Yimou dirige con una mano che fonde lirismo e brutalità, mescolando tradizione estetica orientale e suggestioni occidentali. I suoi primi piani profondi, la coralità epica, le dinamiche del western danno corpo a un film che rompe con l’ortodossia del cinema maoista. Il desiderio individuale – erotico, viscerale, autentico – diventa atto rivoluzionario, gesto di libertà. Eppure l’Asia, quella più arcaica, resta sempre lì . Non fa da semplice cornice, È un mondo che si espone in tutta la sua complessità; un puzzle magnifico fatto di bellezza naturale e brutalità senza filtri.
Quella di “Sorgo Rosso” non è quindi solo una storia d’amore sbocciata tra le piante di sorgo (cereale coltivato tra le botti di una distilleria) e bersagliata dagli eventi della vita, bensì un manifesto politico. Lo è nella figura femminile che si emancipa, nella natura che osserva – complice silenziosa o spettatrice impotente – la violenza dell’uomo, nella comunità che si ribella. Memorabile il canto degli operai: “Chi beve questo liquore non si inchinerà più di fronte all’Imperatore.” Un inno alla disobbedienza e alla dignità conquistata.

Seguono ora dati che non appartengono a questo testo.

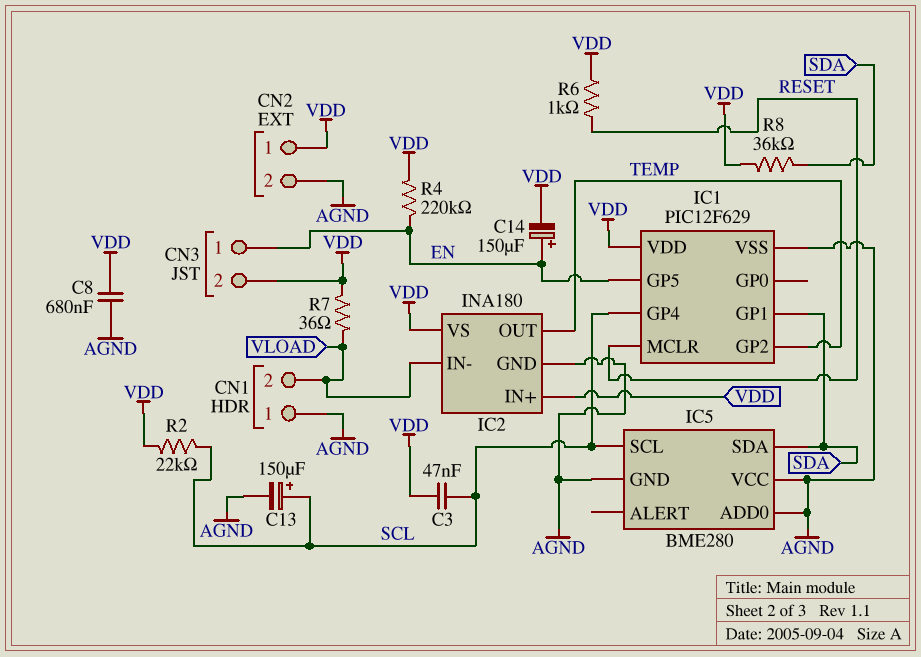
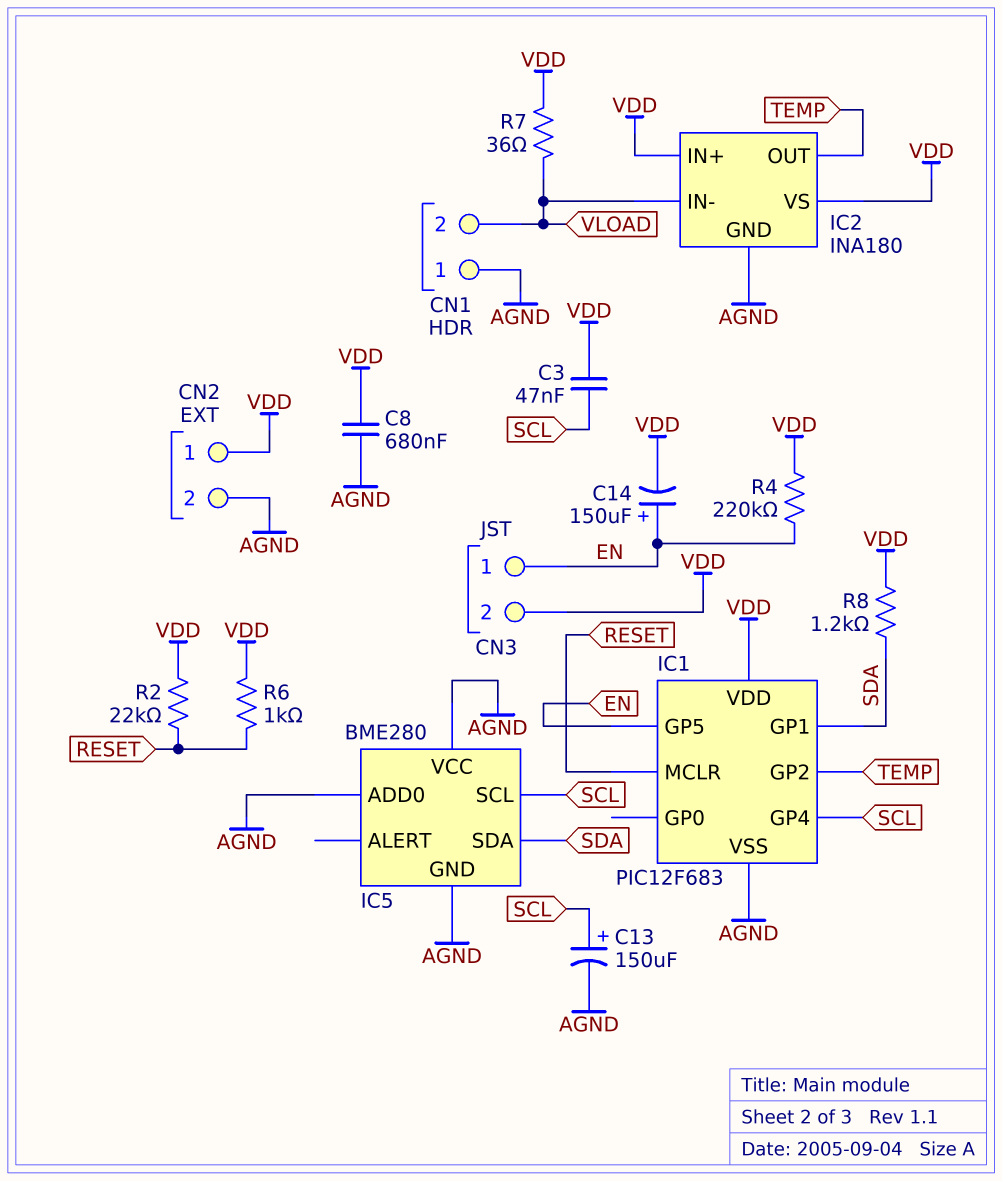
IC1: PIC12F629 -> PIC12F683
R2: 22k (SCL, VDD) -> 22k (RESET, VDD)
R8: 36k (SDA, VDD) -> 1.2k (SDA, VDD)

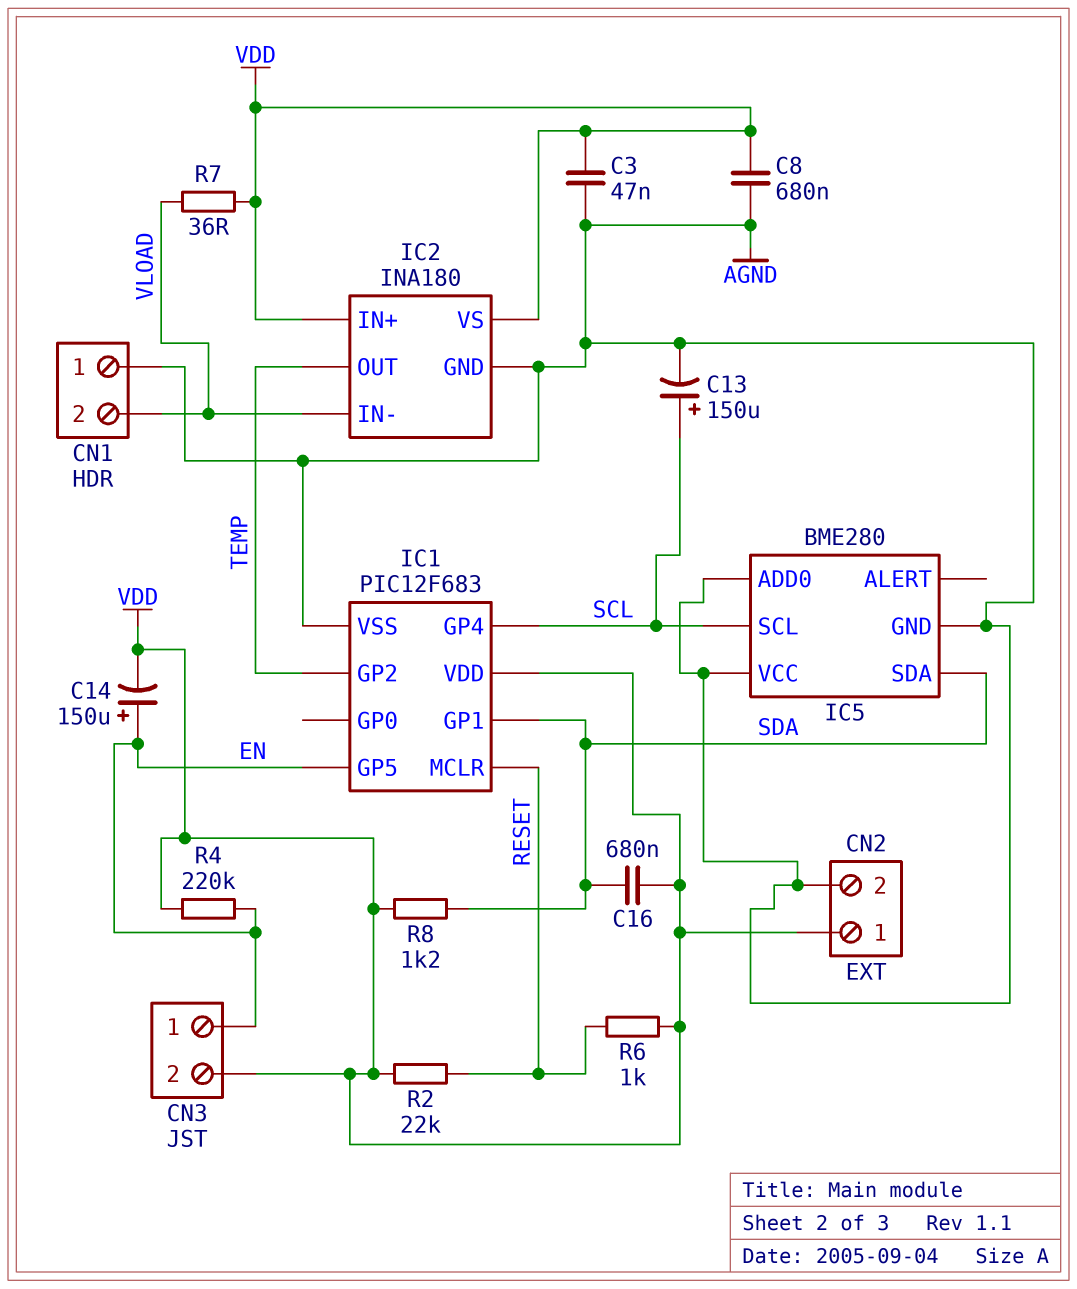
C3: 47nF (SCL, VDD) -> 47nF (AGND, VDD)
C16: none -> 680nF (SDA, VDD)

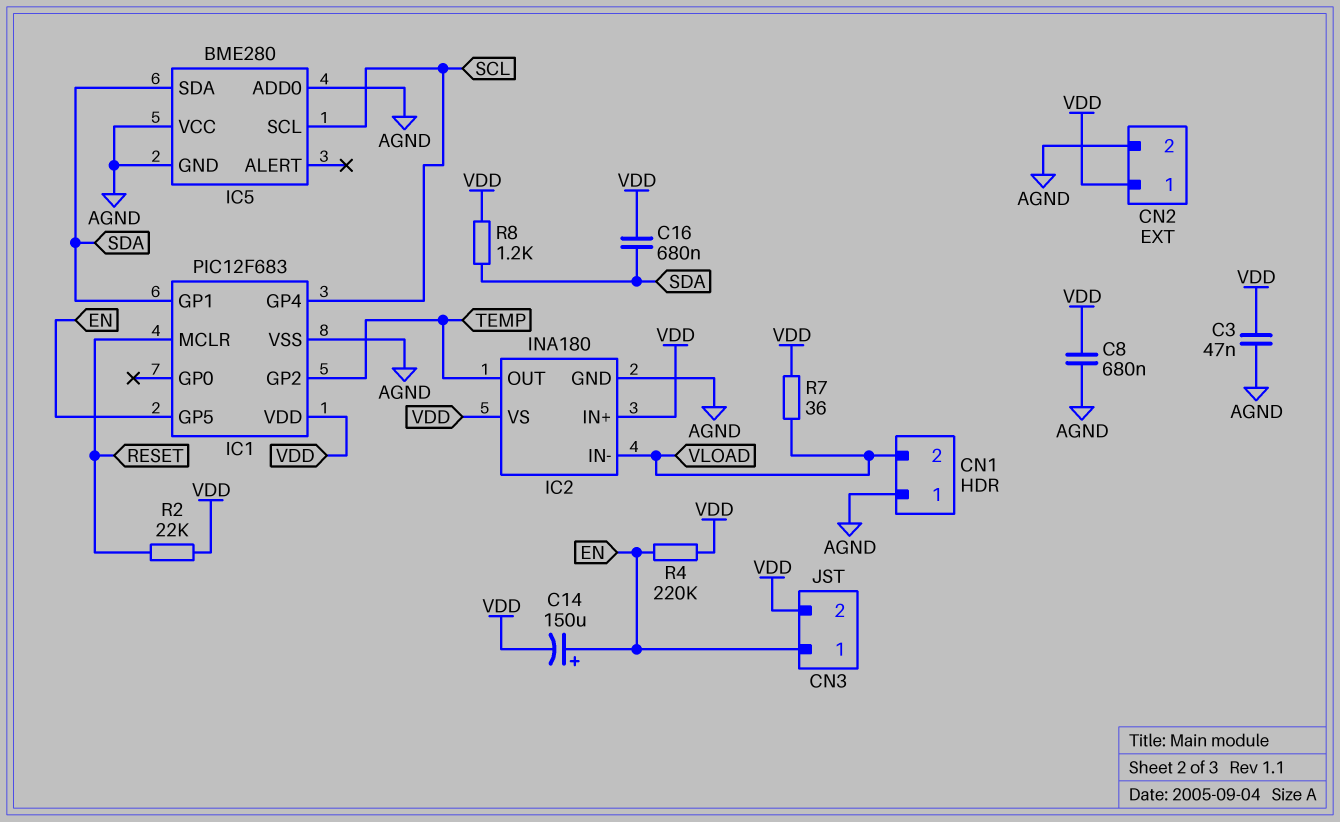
C13: 150uF (plus SCL, minus AGND) -> none
R6: 1k (RESET, VDD) -> none

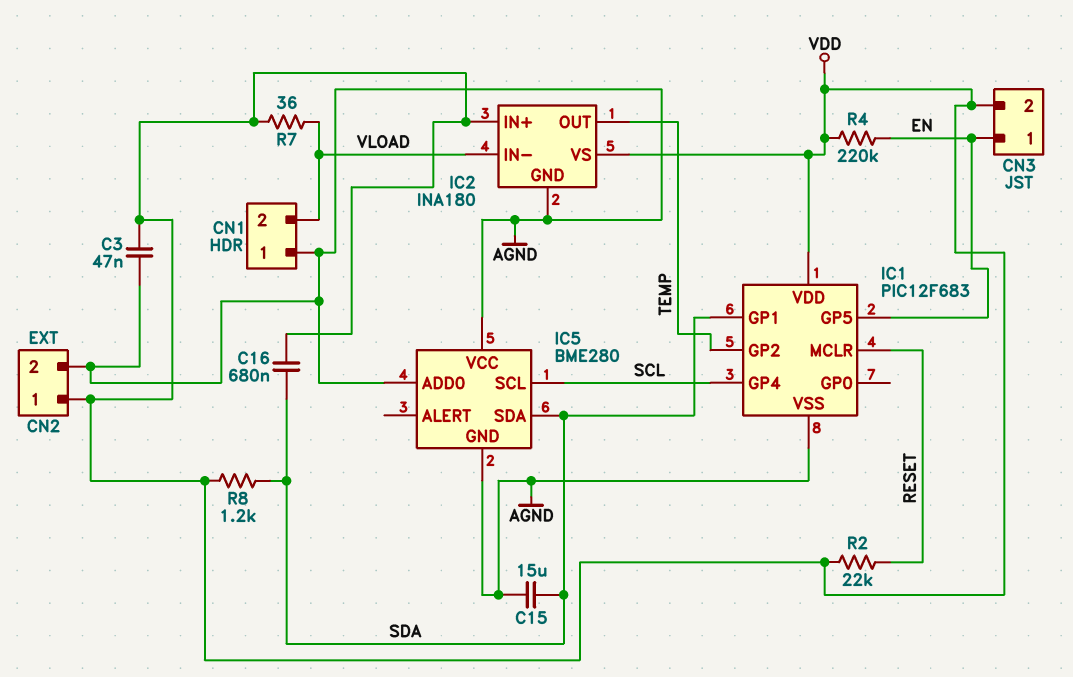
C8: 680nF (AGND, VDD) -> none
C14: 150uF (plus EN, minus VDD) -> none
C15: none -> 15uF (AGND, SDA)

Il vero simbolo della narrazione, però, resta quel bambino – rimasto orfano alla fine del conflitto – che sceglie di cantare. Un grido di speranza e rabbia che sfida il silenzio lasciato dalla guerra. È il punto d’arrivo e al tempo stesso un nuovo inizio. Per lui, e per un’intera nazione.
Non è un caso se “Sorgo Rosso” viene considerato una pietra miliare del cinema asiatico. Perché riesce a fondere la verità della storia con la potenza del mito. E ci ricorda che, a volte, la rivoluzione nasce tra i solchi di un campo da coltivare.